The former chief executive, Michael C. Woodford, fired in October after questioning murky acquisition deals, is campaigning to return to lead the 92-year-old maker of cameras and medical equipment and has called for an extraordinary shareholders’ meeting to pick a new board.

Mr. Takayama, who took over after the scandal broke, said the earliest such a meeting could be held was late February. He said the management would not resign before then and would pick its own slate of candidates.

“We are still considering the plan” for a new president, Mr. Takayama said. “We don’t know what Mr. Woodford is thinking, but he has said he will pursue a proxy fight, so we think there will certainly be a proposal.”

“We will have the shareholders meeting decide,” he added, although he gave a nod to Mr. Woodford for “pointing out problems that the current board failed to do.”

Olympus also set up an outside committee to advise whether to file criminal complaints or sue those responsible for the scandal, which has cut the value of the company’s shares by half and fanned fears about Japan’s corporate governance generally.

“We deeply regret that we have given a very negative impression to Japan and possibly the world,” a grim-faced Mr. Takayama said.

Announcing the new committee, which is to report its recommendations by Jan. 8, the company also said that its senior executive director, Makoto Nakatsuka, had quit the board, joining others who have left since the scandal erupted.

In the report released Tuesday, Mr. Nakatsuka was found to have helped the two main architects of the cover-up, the former internal auditor Hideo Yamada and the former executive vice president Hisashi Mori, to manage Olympus’s financial assets in the late 1980s, when it embarked on risky investments that led to the losses.

Olympus, which is still at risk of being kicked off the Tokyo stock market and forced into a humiliating sale of core assets, said it would set up a second external panel to examine the responsibility of the company’s auditors.

The damning report, prepared by outside legal and accounting experts, said Olympus management was “rotten to the core,” and ruled by a culture of absolute corporate loyalty and a desire to flatter financial performance.

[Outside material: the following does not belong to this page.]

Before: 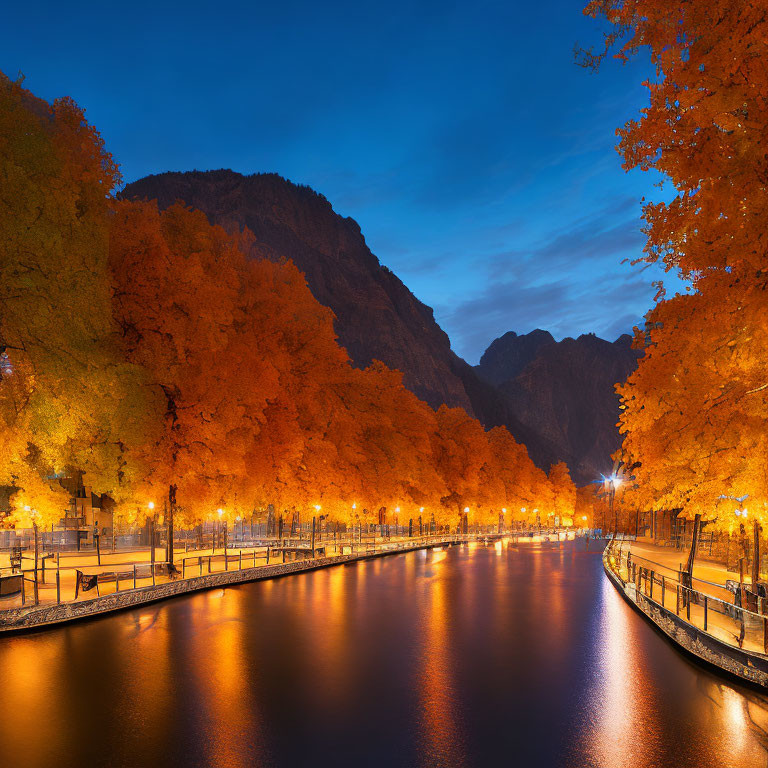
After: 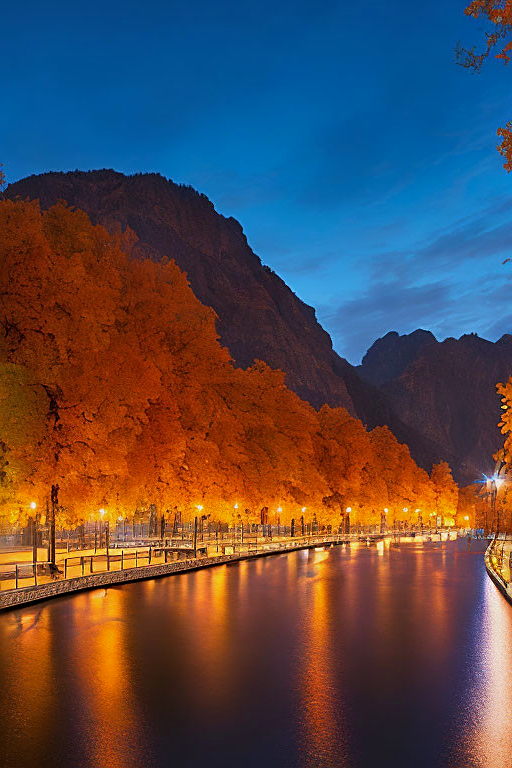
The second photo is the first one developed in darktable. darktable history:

Mr. Takayama has said that Olympus will consider legal steps, including criminal complaints, against those found responsible. He has blamed Mr. Mori and Mr. Yamada for masterminding the cover-up, and the panel found that two former company presidents were also told of the concealment.

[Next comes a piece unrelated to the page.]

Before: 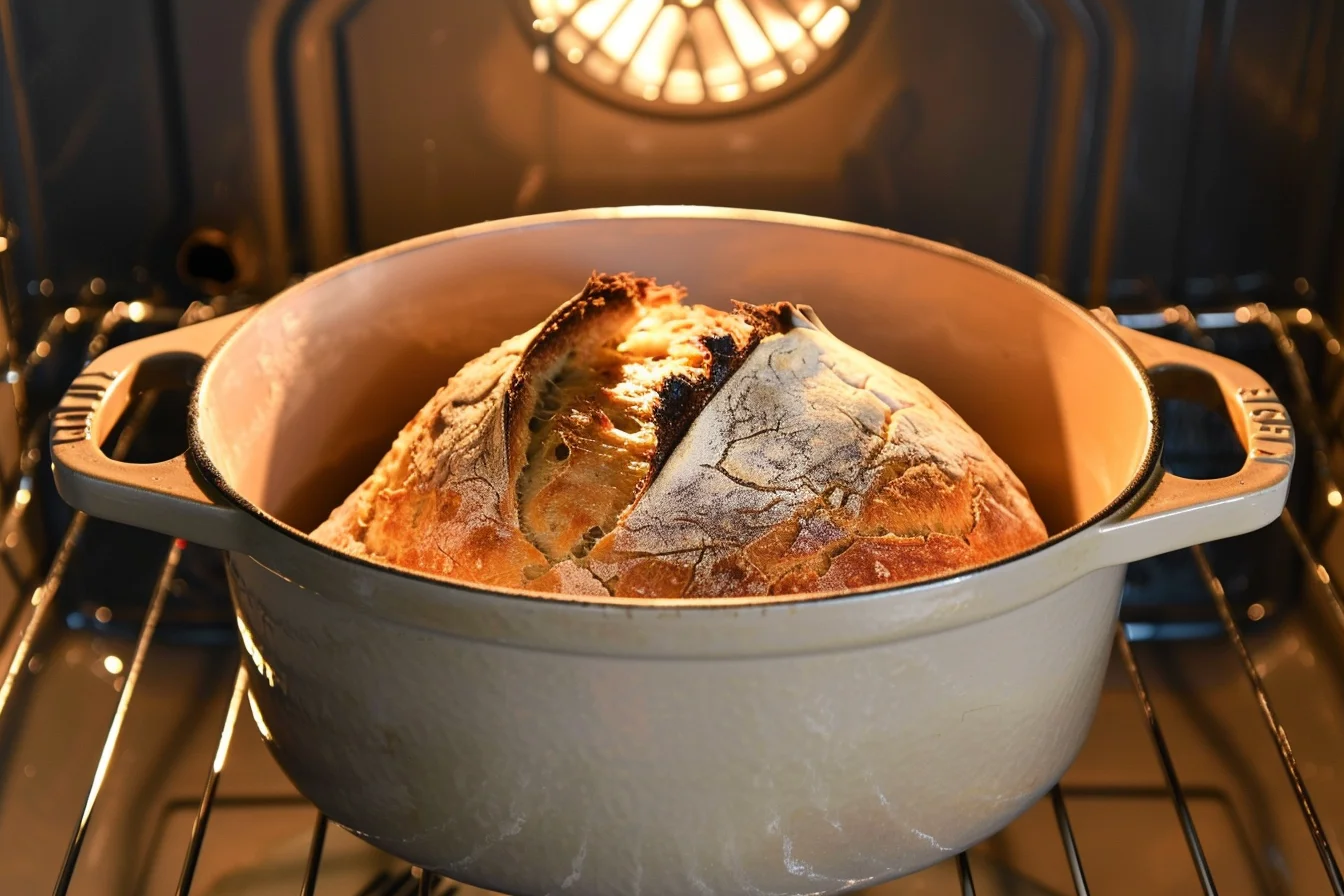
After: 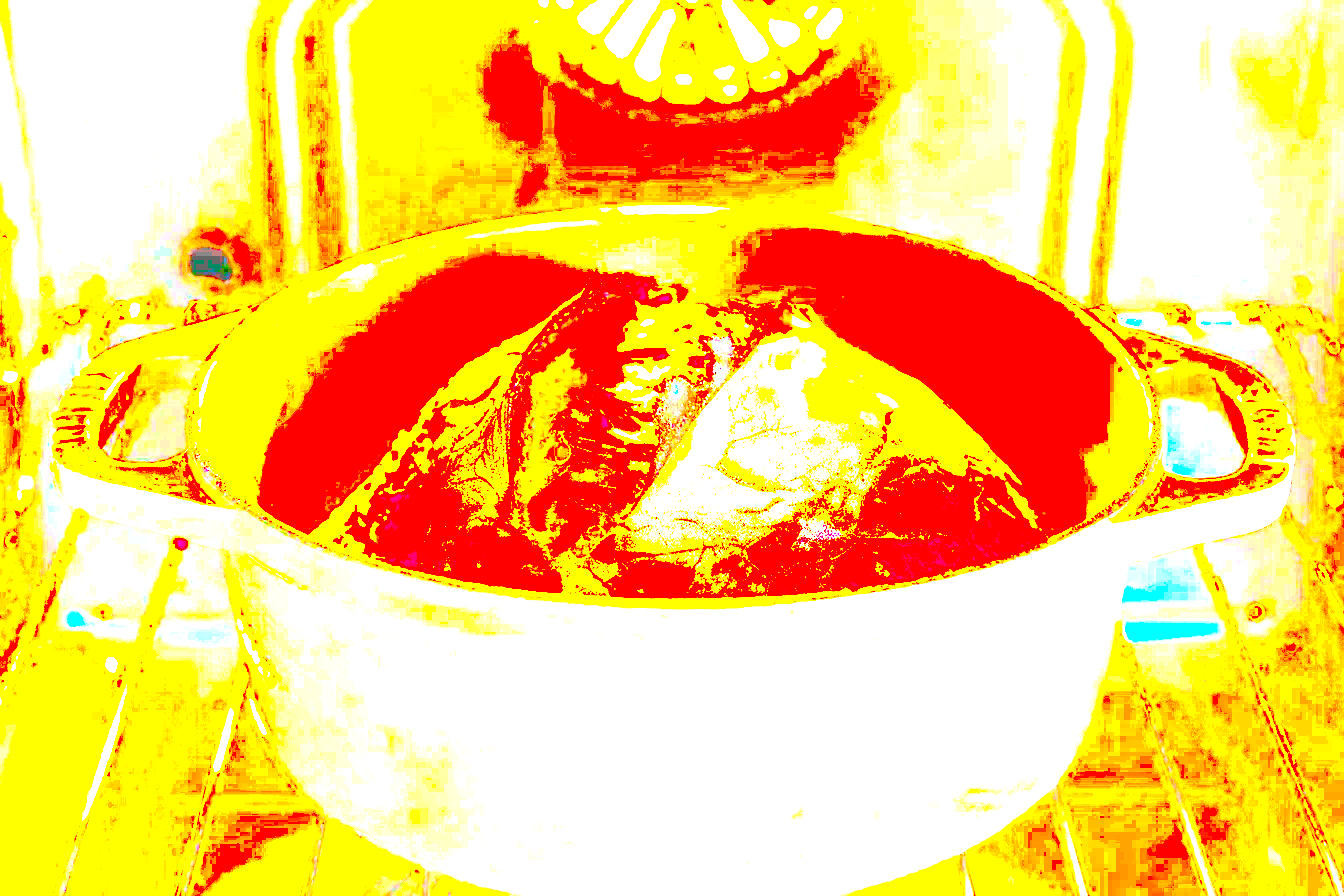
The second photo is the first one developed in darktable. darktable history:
exposure: exposure 7.91 EV, compensate exposure bias true, compensate highlight preservation false
contrast brightness saturation: contrast 0.258, brightness 0.014, saturation 0.863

Olympus faces a number of hurdles in its struggle to survive. It must meet the deadline next week for submitting its results for the six months to end-September, a task that requires combing through and sorting out decades of cooked books. Even if it meets that deadline, the Tokyo Stock Exchange could still delist Olympus shares depending on the scale of the previous financial misstatements.

Mr. Takayama, the company’s president, said that as far as he knew, Olympus’s liabilities had not exceeded assets at any point since 2000, but he admitted the company’s capital situation was tough and said that it might sell assets or accept a capital tie-up with another company.

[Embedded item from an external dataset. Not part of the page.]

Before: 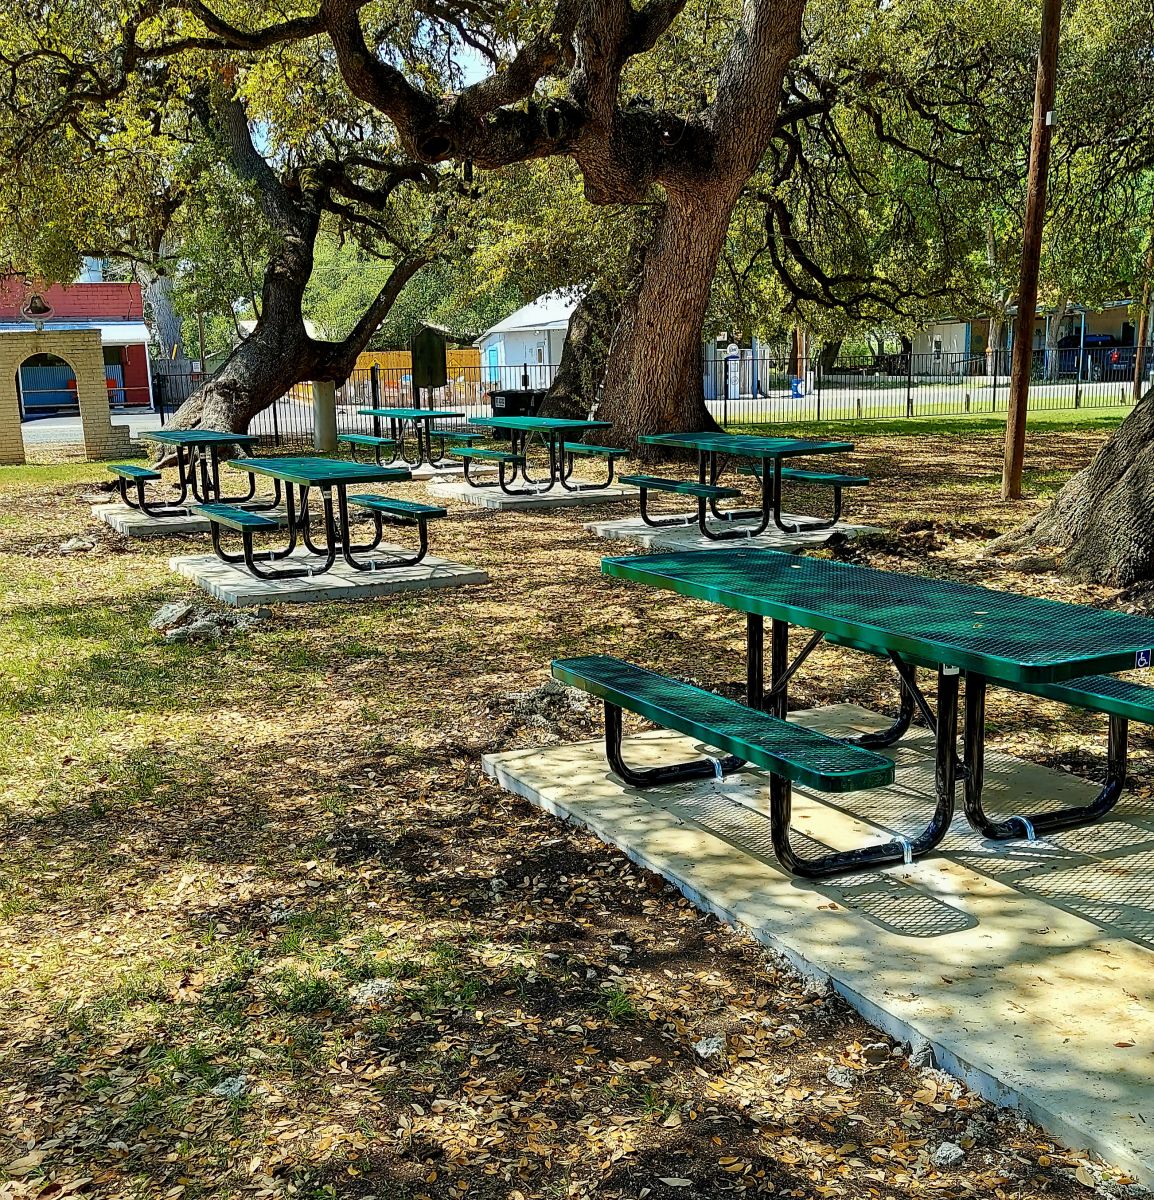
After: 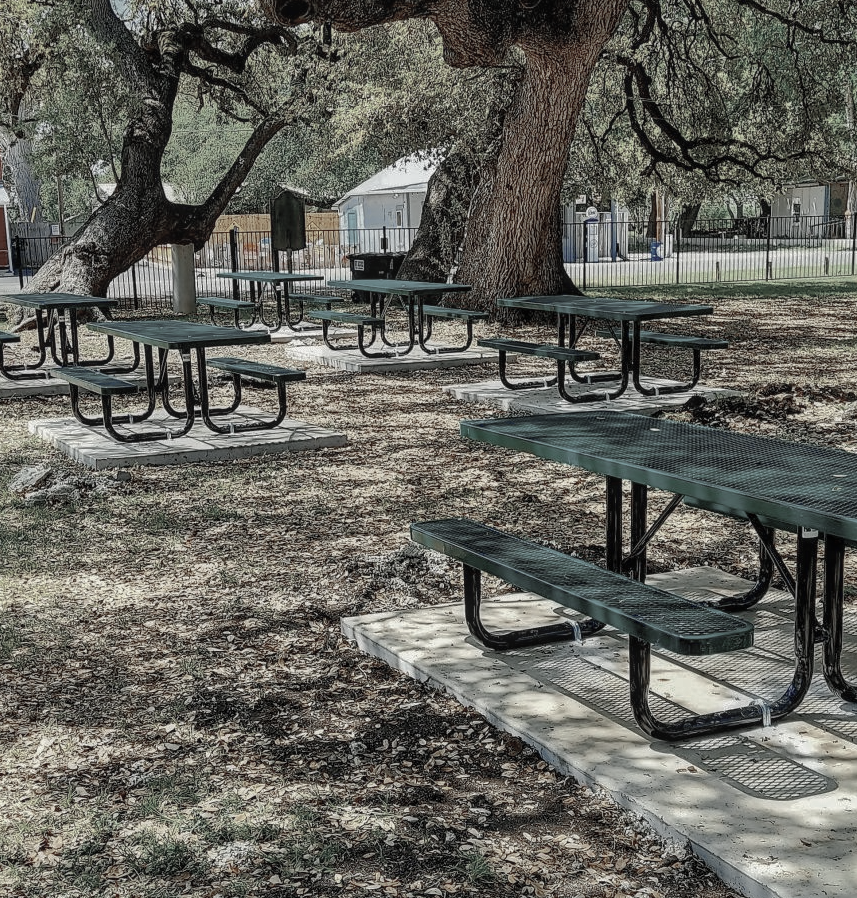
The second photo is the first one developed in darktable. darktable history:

“We haven’t decided our direction on that at this point but, as you mention, the capital situation is very difficult,” he said. “Therefore, we can’t deny that this is a possibility. If there is such an opportunity, we would like to consider it.”

One of the few glimmers of hope from the panel report Tuesday was its conclusion that there was no evidence of a much-rumored link between the scandal and organized crime. If a link were found — and the police are still investigating — Olympus would most likely be delisted from the stock market.

The police, prosecutors and the securities watchdog are still investigating the Olympus affair and are expected to step up their inquiries now that the independent panel has issued its report.